Belgium PM tells Iranian leader to free aid worker
Belgian Prime Minister Alexander De Croo on Wednesday urged Iran's president to "immediately" set free an aid worker held by Tehran in a case denounced as hostage diplomacy.
Iran arrested Olivier Vandecasteele, 42, in February 2022 and sentenced him at the start of this year to more than 12 years behind bars for "espionage" as well as ordering him to be subjected to 74 lashes.
"My message was very clear: Olivier Vandecasteele is an innocent man and must be released immediately," De Croo tweeted after a phone call with Iran's Ebrahim Raisi.
"In the meantime, his inhumane prison conditions must change."

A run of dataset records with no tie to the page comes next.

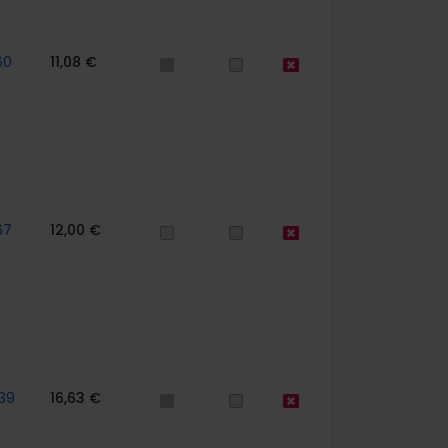
60
11,08 €
67
12,00 €
39
16,63 €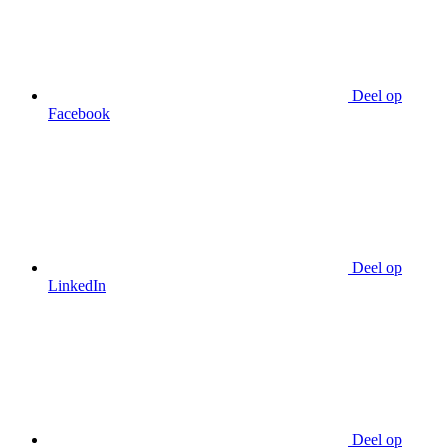
Deel op
Facebook
Deel op
LinkedIn
Deel op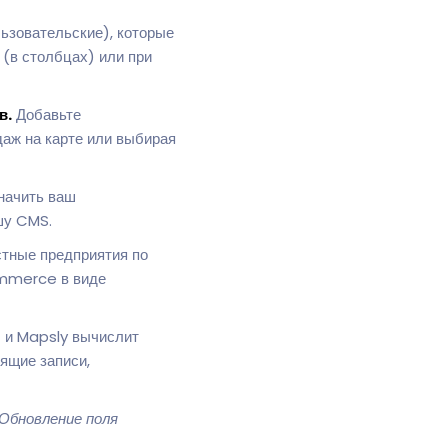
ьзовательские), которые
 (в столбцах) или при
в.
Добавьте
даж на карте или выбирая
начить ваш
шу CMS.
тные предприятия по
ommerce в виде
 и Mapsly вычислит
ящие записи,
Обновление поля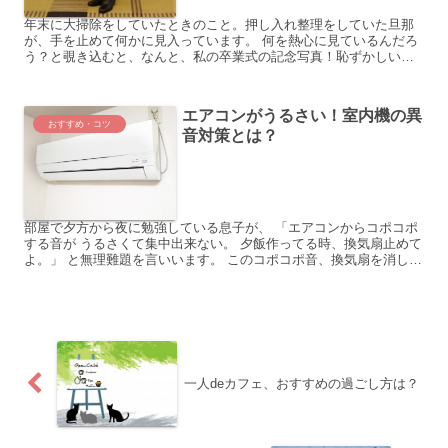
年末に大掃除をしていたときのこと。押し入れ整理をしていた旦那
が、手を止めて何かに見入っています。 何を熱心に見ているんだろ
う？と覗き込むと、なんと、私の卒業式の記念写真！恥ずかしい
～。｢おまえにも、こんな時代があったんやな～｣と感慨深げな旦...
エアコンがうるさい！室内機の異
おすすめ・コツ
音対策とは？
部屋で夕方から夜に勉強している息子が、 「エアコンからコポコポ
する音が うるさくて集中出来ない。 夕飯作ってる時、換気扇止めて
よ。」 と無理難題を言いいます。 このコポコポ音、換気扇を消した
り、 窓を少し開けたりすると止むのですが、 網戸が...
一人deカフェ、おすすめの過ごし方は？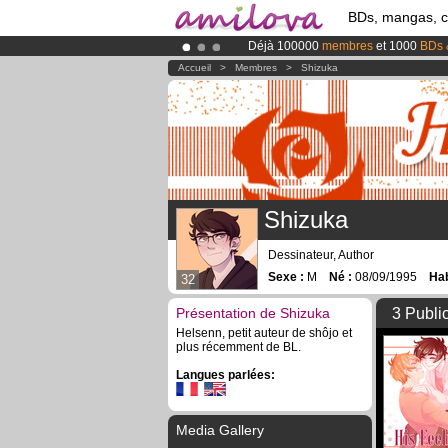
BDs, mangas, 
Déjà 100000
membres
et 1000
BDs 
Abonnement premium: à partir de
3.
Accueil
>
Membres
>
Shizuka
Le
Kickstarter Amilova est désormais
Shizuka
Dessinateur, Author
Sexe :
M
Né :
08/09/1995
Hab
32
Présentation de Shizuka
3 Publi
Helsenn, petit auteur de shôjo et
plus récemment de BL.
Langues parlées:
Media Gallery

UN rights experts have slammed Vandecasteele's detention as a "flagrant violation" of international law.
His backers and rights groups say he is being held as part of Iran's "hostage diplomacy" to try to get Belgium to release an Iranian diplomat incarcerated for terrorism.
The diplomat, Assadollah Assadi, was found guilty in 2021 of masterminding a plot to blow up an event organised by an Iranian exiled opposition group outside Paris in 2018.
The plot was foiled by European intelligence services, and Assadi, a diplomat stationed in Austria who was identified as having provided the explosives for the bomb, was sentenced to 20 years in prison.
In July last year, Belgium and Iran signed a prisoner-swap treaty that Brussels viewed as a path to free Vandecasteele.
But Belgium's Constitutional Court suspended the treaty after exiled Iranian opposition members challenged it on the grounds it would lead to the release of Assadi.
The court is set to rule on the legality of the treaty by March 8.